This is the official implementation of paper "Thinking with Nothinking Calibration: A New In-Context Learning Paradigm in Reasoning Large Language Models".
1. Data
We put the GSM8K (grade-school-math), MATH500 (math500), AIME24 (aime24), and AMC23 (amc23) datasets in the ./data folder.
2. Conda environment
conda create -n jointthinking python=3.10
conda activate jointthinking
pip install -r requirements.txt3. Run scripts
Vllm is used as the model launcher.
Then replace your own paths/paramters in the shell files of each dataset.

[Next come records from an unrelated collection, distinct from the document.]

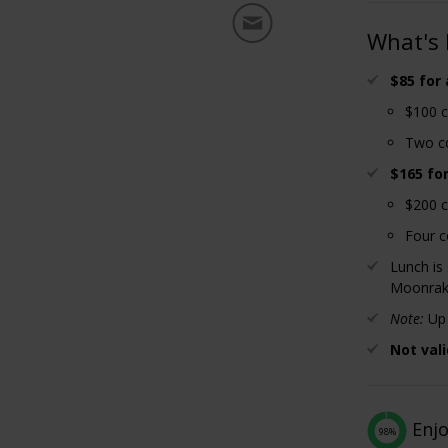
What's 
$85 for
$100 c
Two co
$165 fo
$200 c
Four c
Lunch is
Moonrak
Note:
Up 
Not vali
Enj
98%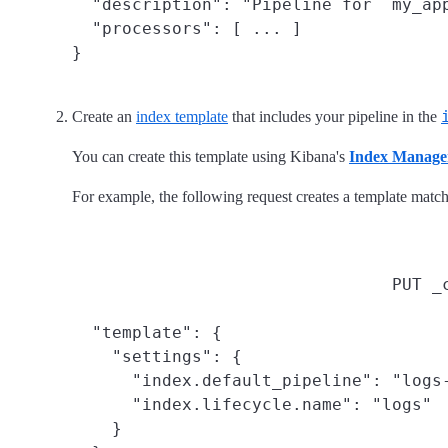
  "description": "Pipeline for `my_app
  "processors": [ ... ]

}
Create an
index template
that includes your pipeline in the
You can create this template using Kibana's
Index Manage
For example, the following request creates a template matc
PUT _
  "template": {

    "settings": {

      "index.default_pipeline": "logs-
      "index.lifecycle.name": "logs"

    }
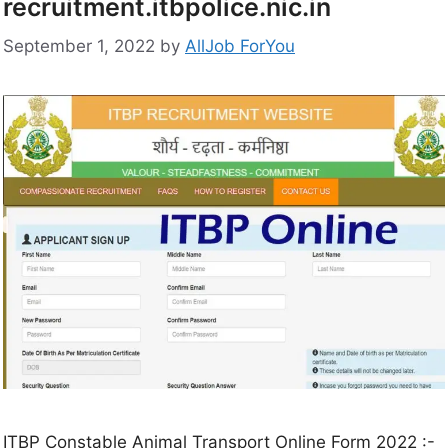
recruitment.itbpolice.nic.in
September 1, 2022
by
AllJob ForYou
ITBP Constable Animal Transport Online Form 2022 :-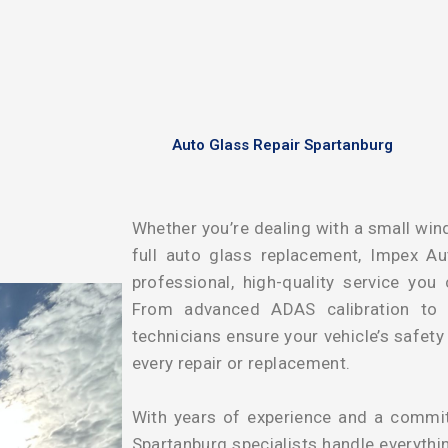
Auto Glass Repair Spartanburg
Whether you’re dealing with a small wind
full auto glass replacement, Impex Au
professional, high-quality service you
From advanced ADAS calibration to pr
technicians ensure your vehicle’s safet
every repair or replacement.
With years of experience and a commitm
Spartanburg specialists handle everythi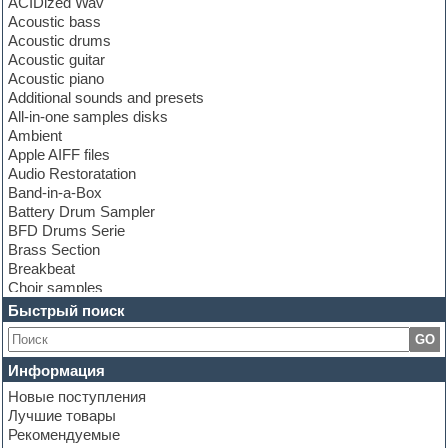
ACIDized Wav
Acoustic bass
Acoustic drums
Acoustic guitar
Acoustic piano
Additional sounds and presets
All-in-one samples disks
Ambient
Apple AIFF files
Audio Restoratation
Band-in-a-Box
Battery Drum Sampler
BFD Drums Serie
Brass Section
Breakbeat
Choir samples
Chris Hein Samples
Быстрый поиск
Cinematic samples
GO
Club bass
Club leads
Информация
Club sounds
Новые поступления
Construction kits
Лучшие товары
Convolution
Рекомендуемые
Cubase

NUM_THREADS= # Number of processes running simultaneously
API_KEY= # Vllm key, normally is "EMPTY"
API_BASE= # Vllm address
MODEL_NAME= # Vllm model name
DATA_PATH= # Dataset path
PROMPT_TYPE= # Prompt type
TEMPERATURE=
TOPP=
MAX_TOKENS=
N_SHOT=3 # Cuurently support <= 3
REFER= # Only used for "the second thinking"
SAVE_PATH=
Currently we support 14 kinds of prompt formats by --prompt_type argument.
For "qwen3-JointThinking-thinking-before", "qwen3-JointThinking-thinking-middle-open", "JointThinking-thinking-before", "JointThinking-thinking-middle-open", "thinking-twice", and "JointThinking-thinking-middle-open-always", they are the second thinking prompt formats and need --reference_ideas argument to provide questions and generated answers filtered from other prompt format (such as "direct" or "nothinking") results. Such filter can be processed by ./utils/thinking_compare.sh.
For others, you can ignore --reference_ideas argument and generate final answers directly.